Nach monatelanger erfolgloser Suche, um herauszufinden, wo sie gefangen gehalten wurde. Die Befreiungsreise von Jane nach New York mit meinen Brüdern Ethan, einem ehemaligen Soldaten der Spezialeinheiten, Cole, einem ehemaligen Marine, meinem besten Freund Rick, sowie Noah, einem Polizisten in Lewiston, und Jack, einem Marine und den Brüdern von Beth, Adrenalin und Angst vermischten sich in unseren Adern. Wir hatten endlich herausgefunden, wo sie war. Wir waren in diesen schmutzigen Keller eingebrochen, der Geruch von Angst und Verzweiflung lag in der Luft. Ich erinnere mich an Janes Blick, verängstigt, aber herausfordernd. Im selben Moment hatte ich von ihrer Schwangerschaft erfahren.

Und dann der Schuss. Ein Lichtblitz in der Dunkelheit, ein dumpfer Aufprall und der zerreißende Schmerz auf Janes Gesicht. Ich erinnere mich an meinen eigenen Wutschrei, an die Wärme des Blutes auf meinen Händen, als ich sie an mich drückte. Die rasende Fahrt ins Krankenhaus, die heulenden Sirenen zerrissen die Stille der Nacht. Und schließlich die kalten und unerbittlichen Worte des Arztes. „Es tut uns leid, Mr. Stewart. Wir haben alles getan, was wir konnten.“

Zehn Jahre. Zehn Jahre hallten diese Worte in meinem Kopf wider. Zehn Jahre nagte die Schuld an mir. Wäre ich schneller gewesen, aufmerksamer… Aber das „Wenn“ brachte nie etwas zurück.

Ich sah, wie Callie sich neben Jane kniete, ihre Anwesenheit sanft und tröstlich. Callie verstand diesen Schmerz. Auch sie hatte den Verlust erlebt, die Leere, die der frühe Tod ihrer Eltern hinterlassen hatte.

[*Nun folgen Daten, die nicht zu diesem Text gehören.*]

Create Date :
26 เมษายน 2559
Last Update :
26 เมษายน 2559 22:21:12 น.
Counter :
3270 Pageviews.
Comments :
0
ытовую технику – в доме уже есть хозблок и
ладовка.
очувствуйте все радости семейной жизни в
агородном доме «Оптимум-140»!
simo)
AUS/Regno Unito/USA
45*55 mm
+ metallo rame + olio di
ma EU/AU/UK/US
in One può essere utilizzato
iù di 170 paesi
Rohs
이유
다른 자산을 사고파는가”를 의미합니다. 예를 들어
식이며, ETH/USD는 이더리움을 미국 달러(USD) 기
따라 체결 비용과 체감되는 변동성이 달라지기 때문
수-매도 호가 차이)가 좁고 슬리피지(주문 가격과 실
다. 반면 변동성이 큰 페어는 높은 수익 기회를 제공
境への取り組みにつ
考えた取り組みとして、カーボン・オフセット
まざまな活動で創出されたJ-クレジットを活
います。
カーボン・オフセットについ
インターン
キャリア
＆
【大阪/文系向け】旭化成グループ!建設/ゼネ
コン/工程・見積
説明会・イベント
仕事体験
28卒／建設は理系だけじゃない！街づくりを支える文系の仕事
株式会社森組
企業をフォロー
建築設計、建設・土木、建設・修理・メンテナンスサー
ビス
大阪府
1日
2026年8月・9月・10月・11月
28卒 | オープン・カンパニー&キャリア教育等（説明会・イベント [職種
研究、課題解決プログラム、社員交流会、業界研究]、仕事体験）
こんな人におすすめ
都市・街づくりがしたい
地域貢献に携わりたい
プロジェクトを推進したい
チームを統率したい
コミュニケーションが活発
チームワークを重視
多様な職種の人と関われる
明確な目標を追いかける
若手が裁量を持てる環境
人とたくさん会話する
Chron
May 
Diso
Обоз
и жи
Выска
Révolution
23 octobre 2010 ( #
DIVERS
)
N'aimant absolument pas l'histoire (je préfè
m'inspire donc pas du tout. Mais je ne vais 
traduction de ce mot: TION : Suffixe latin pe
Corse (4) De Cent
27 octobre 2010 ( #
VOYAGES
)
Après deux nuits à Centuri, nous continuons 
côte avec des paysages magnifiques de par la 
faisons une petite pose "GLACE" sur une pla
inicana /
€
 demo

Schließlich hob Jane den Kopf. Ihre Augen waren rot und geschwollen, aber in ihrer Tiefe lag ein neuer Schein. Sie wechselte ein paar Worte mit Callie, ihre Stimme war gebrochen, aber hörbar. Dann wandte sie sich mir zu.

Unsere Blicke trafen sich über die Distanz hinweg. Zehn Jahre waren vergangen, aber die Intensität unserer Verbindung schien intakt, trotz des Schmerzes und der Stille. Ich sah in ihren Augen die gleiche Mischung aus Traurigkeit und Stärke, die ich in mir fühlte.

Ich ging langsam vorwärts, der schlammige Boden knirschte unter meinen Stiefeln. Als ich bei ihr war, kniete ich mich ebenfalls nieder, ohne etwas zu sagen. Ich streckte meine Hand aus und streichelte sanft ihren Rücken.

„Jane“, flüsterte ich, meine Stimme rau nach Jahren geteilten Schweigens.

Sie drehte sich ganz zu mir um, und ich sah die Tränen wieder fließen, aber diesmal war nicht nur Schmerz in ihren Augen. Da war auch… Anerkennung.

„Jimmy“, antwortete sie, ihre Stimme kaum hörbar.

Eine Stille legte sich zwischen uns, eine Stille, die schwer war von Erinnerungen, von Bedauern, aber auch von einer zähen Zuneigung, die die Tragödie überdauert hatte.

„Es tut mir leid“, sagte ich schließlich, die Worte brannten mir in der Kehle. „Es tut mir so leid.“

Sie schüttelte sanft den Kopf. „Es war nicht deine Schuld, Jimmy. Das weißt du.“

„Ich weiß“, antwortete ich, aber die Schuld blieb bestehen, ein hartnäckiger Schatten in meinem Herzen. „Aber… ich hätte… ich hätte können…“

„Hör auf“, unterbrach sie mich sanft und legte ihre Hand auf meine. Ihre Finger waren kalt, aber ihre Berührung brannte mich. „Wir haben alle getan, was wir konnten.“

Unsere Hände blieben vereint, ein zerbrechliches, aber starkes Band in der geteilten Trauer. Callie stand diskret auf und gab uns einen Moment der Intimität.

„Zehn Jahre“, flüsterte Jane, ihr Blick wieder auf den kleinen Grabstein gerichtet. „Zehn Jahre ohne ihn.“

„Er fehlt uns“, antwortete Jimmy, seine eigene Stimme von Traurigkeit erfüllt. „Er wird uns immer fehlen.“

Eine neue Stille legte sich nieder, diesmal friedlicher. Wir blieben einen Moment so, nebeneinander kniend vor der Erinnerung an unser verlorenes Kind, die Echos der Vergangenheit vibrierten schmerzlich in der kalten Friedhofsluft. Die Flamme unserer Liebe hatte geflackert, war fast erloschen unter der Last der Trauer. Aber vielleicht, nur vielleicht, glimmte noch eine Glut unter der Asche und wartete auf einen Funken, um ihr zerbrechliches und intensives Licht wieder zu entfachen.